* **Assignment**:
Within the records below is a range that opens at the line with "Load save slot" and closes at the line with "click(495, 313)". Return that range word for word, both ends included, and only that range.

* **Records for the exercise**:
************
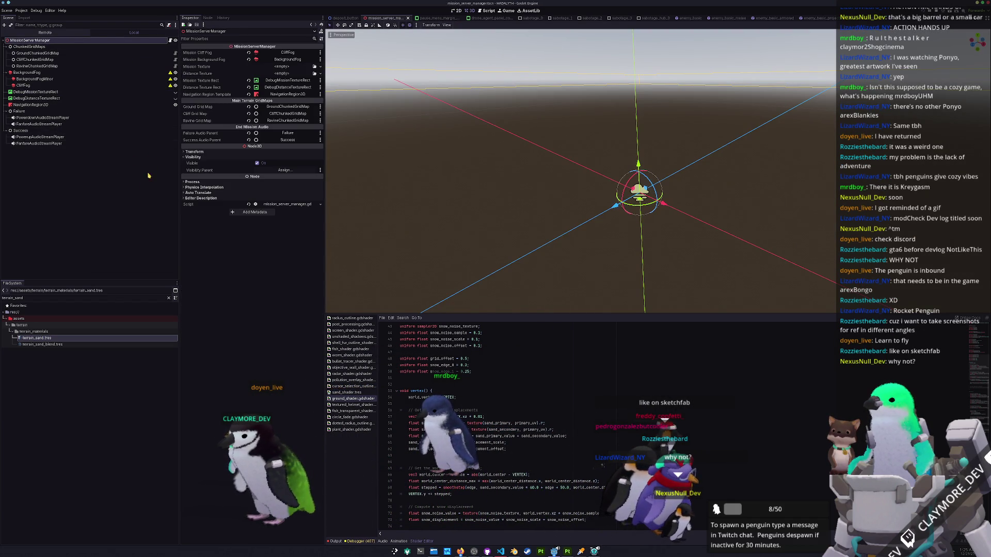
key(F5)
************
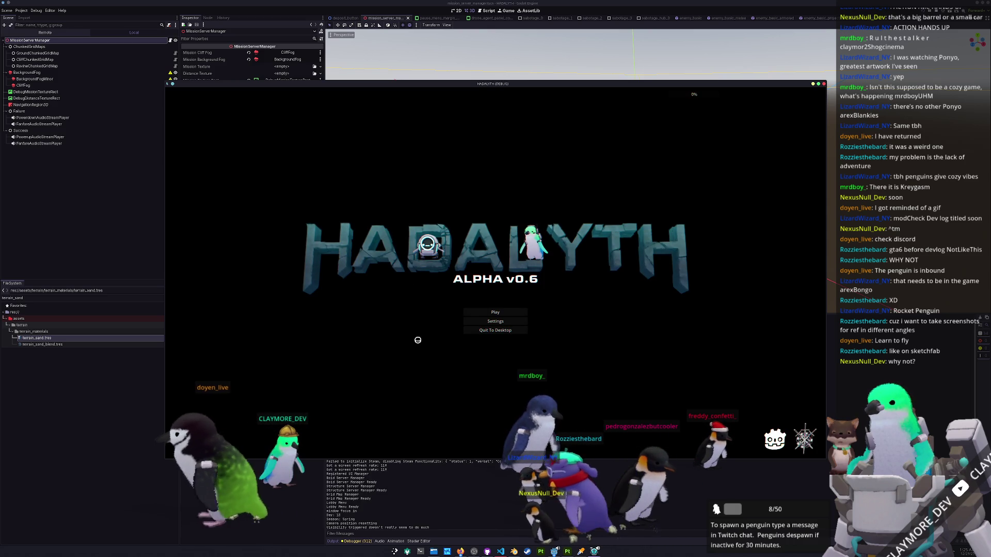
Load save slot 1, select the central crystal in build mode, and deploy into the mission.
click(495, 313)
************
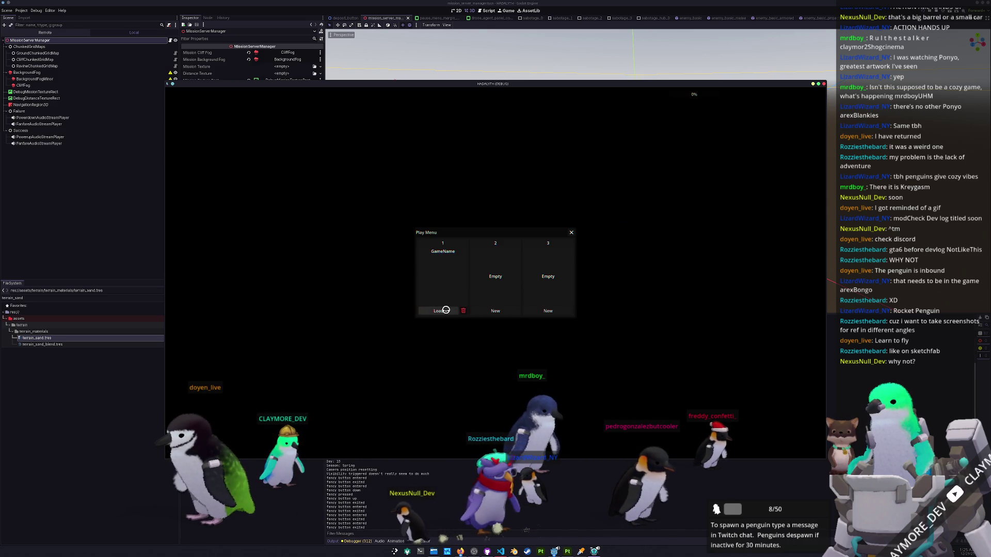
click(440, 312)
************
* **Exercise output**:
Load save slot 1, select the central crystal in build mode, and deploy into the mission.
click(495, 313)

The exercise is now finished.